9.08 Assets lost during the previous 5 years / average assets
This indicator is calculated as the ratio of the total losses to consumers arising from the
insolvency of insurers or intermediaries, fraud, theft or government appropriation during the
previous five years to the average assets of insurers during that same five‐year period. Data on
losses might be compiled from variety of sources, including the records of the supervisor, the
records of policyholder protection schemes, court documents, estimates prepared by insurers
or industry associations, and reports in the media.

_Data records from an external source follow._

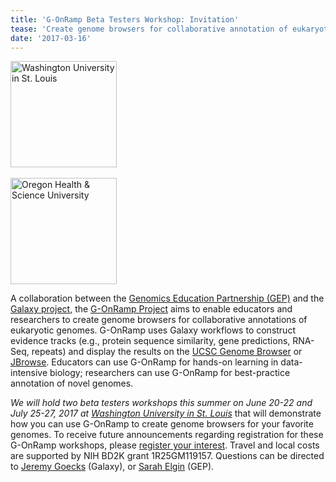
 ```yaml
---
title: 'G-OnRamp Beta Testers Workshop: Invitation'
tease: 'Create genome browsers for collaborative annotation of eukaryotic genomes.'
date: '2017-03-16'
---
```

<div class='right'><a href='https://wustl.edu/'><img src="/src/images/logos/WashULogoWide.jpg" alt="Washington University in St. Louis" width="170" /></a><br /><br />
<a href="http://www.ohsu.edu/"><img src="/src/images/logos/OHSU_Logo_300.png" alt='Oregon Health &amp; Science University' width="170" /></a>
</div>

A collaboration between the [Genomics Education Partnership (GEP)](http://gep.wustl.edu) and the [Galaxy project](https://galaxyproject.org/), the [G-OnRamp Project](http://gonramp.org) aims to enable educators and researchers to create genome browsers for collaborative annotations of eukaryotic genomes. G-OnRamp uses Galaxy workflows to construct evidence tracks (e.g., protein sequence similarity, gene predictions, RNA-Seq, repeats) and display the results on the [UCSC Genome Browser](https://genome.ucsc.edu/) or [JBrowse](http://jbrowse.org/). Educators can use G-OnRamp for hands-on learning in data-intensive biology; researchers can use G-OnRamp for best-practice annotation of novel genomes.

*We will hold two beta testers workshops this summer on June 20-22 and July 25-27, 2017 at [Washington University in St. Louis](https://wustl.edu/)* that will demonstrate how you can use G-OnRamp to create genome browsers for your favorite genomes. To receive future announcements regarding registration for these G-OnRamp workshops, please [register your interest](http://gonramp.org/signup).  Travel and local costs are supported by NIH BD2K grant 1R25GM119157.  Questions can be directed to [Jeremy Goecks](mailto:goecksj@ohsu.edu) (Galaxy), or [Sarah Elgin](mailto:selgin@wustl.edu) (GEP).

This indicator enables analysis of the overall security of the insurance sector for consumers. It
also provides an indication of the extent to which insurance costs might be increased by the
need for insurers to recover losses arising from fraud. Its progress over time should be
examined and comparisons might also be made with the assets lost in other financial sectors in
the jurisdiction.
9.09 Inclusion
Inclusion is calculated as the ratio of the number of people who have one or more insurance
policies to population. The number of people who have one or more insurance policies might
be determined through surveys. It might also be determined using the detailed records of the
insurers, although care would have to be taken to avoid double‐counting individuals who have
more than one insurance policy. The inclusion ratio might be calculated separately for the life
and non‐life sectors.
This indicator provides a measure of market development and accessibility. In general, the
higher the inclusion ratio, the more developed the market and the more readily insurance
services can be accessed by consumers.
The inclusion ratio might also be compared with the percentage of people who have bank
accounts or who are using formal financial services of any type.